GRANT: Several weeks ago, I shared we calibrated our Genesis drill to plant the garden. This wasn’t a typical garden. I had 20 plus different species of garden varieties. We planted directly into a standing crop of Eagle Seeds Fall Buffalo Blend. This morning, I checked on the buffalo garden, and I was pleased with what I found.
GRANT: I’m standing in a bit of an experiment. Last year at this same location, I drilled a garden. It turned out okay. We got some produce out of it, but I put the rows at 15 inches instead of 7-1/2. So this year, learning from that mistake, I did the same thing. I calibrated, but I didn’t tape off every other row. So, I planted ‘em at 7-1/2 inch spacing. And as you can tell, it’s plenty thick. There are very few weeds coming through from the mulch of the Fall Buffalo Blend. And then, all the garden species are so close together, not a lot of sun is reaching the ground to allow weeds to grow.

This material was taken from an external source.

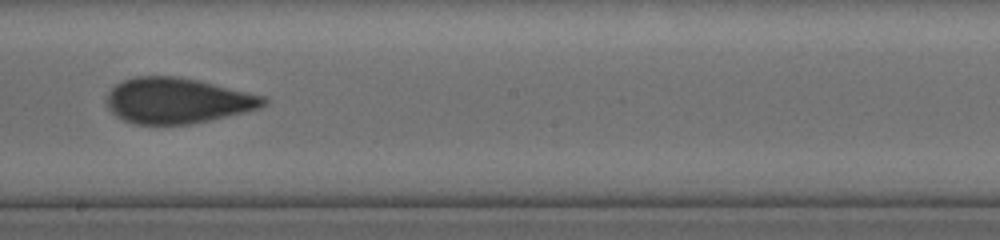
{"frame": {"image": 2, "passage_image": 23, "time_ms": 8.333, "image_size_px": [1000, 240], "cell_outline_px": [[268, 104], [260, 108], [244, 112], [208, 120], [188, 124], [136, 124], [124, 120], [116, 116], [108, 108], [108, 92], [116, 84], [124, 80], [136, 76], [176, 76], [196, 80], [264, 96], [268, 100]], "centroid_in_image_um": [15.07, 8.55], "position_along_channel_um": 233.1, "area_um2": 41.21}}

GRANT: There’s a bunch of something growing, but I gotta tell you, at this stage, it’s so thick and some of the squash and melons and what-not are similar enough, I can’t tell ‘em apart.
GRANT: Some of the varieties are being impacted by insects and I see some yellow and black insects chewing on leaves. Others are doing great.
GRANT: Over time, I hope to learn which garden varieties will work well in this system and which ones don’t. Because it’s much easier than going over here and tilling soil or doing something and planting each seed down a row.
GRANT: It’s yet to be determined how productive this type of garden will be, but for not much money and seed and taking up a little space in my food plot, it’s a fun experiment. And we’ll keep you posted as the summer progresses.
GRANT: I’ll share that some varieties in here are not edible. They’re not normal garden varieties. They’re here to improve the soil. I have a few sunflowers in here primarily for looks. And sunflowers make a massive root system that helps improve the soil. Hopefully, in another month or so, I’ll be picking produce out of this garden.
GRANT: If you know someone that would enjoy this information, please send them a link to GrowingDeer. Whether you’re working in a garden or doing some wildlife habitat improvement projects, I hope you take time to get outside this week and enjoy Creation. But more importantly, take time every day to slow down and listen to what the Creator is saying to you.
GRANT: Thanks for watching GrowingDeer.